What is required |
Below are some records; state how many of their lines contain the word "BOGOTA", and add nothing.

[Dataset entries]
= = = = =
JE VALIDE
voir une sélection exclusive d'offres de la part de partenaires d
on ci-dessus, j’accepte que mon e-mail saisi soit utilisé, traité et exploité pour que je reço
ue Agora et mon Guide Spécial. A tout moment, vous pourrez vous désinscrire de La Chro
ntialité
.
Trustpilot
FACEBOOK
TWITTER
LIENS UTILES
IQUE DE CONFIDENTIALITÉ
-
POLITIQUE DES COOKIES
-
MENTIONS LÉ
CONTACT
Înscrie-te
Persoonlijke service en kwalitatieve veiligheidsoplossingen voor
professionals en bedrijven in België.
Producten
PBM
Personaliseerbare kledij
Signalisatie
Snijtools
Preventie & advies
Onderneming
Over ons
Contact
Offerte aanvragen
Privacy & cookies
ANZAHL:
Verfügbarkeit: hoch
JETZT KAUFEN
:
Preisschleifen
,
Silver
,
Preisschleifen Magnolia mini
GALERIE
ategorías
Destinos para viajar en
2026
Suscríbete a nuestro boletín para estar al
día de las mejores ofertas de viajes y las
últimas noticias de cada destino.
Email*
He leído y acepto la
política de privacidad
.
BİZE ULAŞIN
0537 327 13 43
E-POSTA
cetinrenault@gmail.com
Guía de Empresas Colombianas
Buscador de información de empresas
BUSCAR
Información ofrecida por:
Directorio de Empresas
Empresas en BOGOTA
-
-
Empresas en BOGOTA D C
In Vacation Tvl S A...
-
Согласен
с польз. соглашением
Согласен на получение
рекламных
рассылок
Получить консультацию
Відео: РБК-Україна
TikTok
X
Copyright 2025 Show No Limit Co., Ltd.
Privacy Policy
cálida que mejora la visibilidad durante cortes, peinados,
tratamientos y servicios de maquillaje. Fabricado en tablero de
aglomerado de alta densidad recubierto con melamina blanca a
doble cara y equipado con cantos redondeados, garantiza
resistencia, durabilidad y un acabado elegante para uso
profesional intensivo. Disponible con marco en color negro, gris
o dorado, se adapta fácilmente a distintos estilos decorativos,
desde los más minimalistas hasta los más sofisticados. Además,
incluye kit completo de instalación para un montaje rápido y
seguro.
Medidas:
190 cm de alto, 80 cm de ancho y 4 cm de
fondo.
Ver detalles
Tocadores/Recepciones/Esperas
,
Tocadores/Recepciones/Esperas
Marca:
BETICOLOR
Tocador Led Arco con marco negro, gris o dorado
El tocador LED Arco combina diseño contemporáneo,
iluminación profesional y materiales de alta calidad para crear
= = = = =
Solution for this task |
2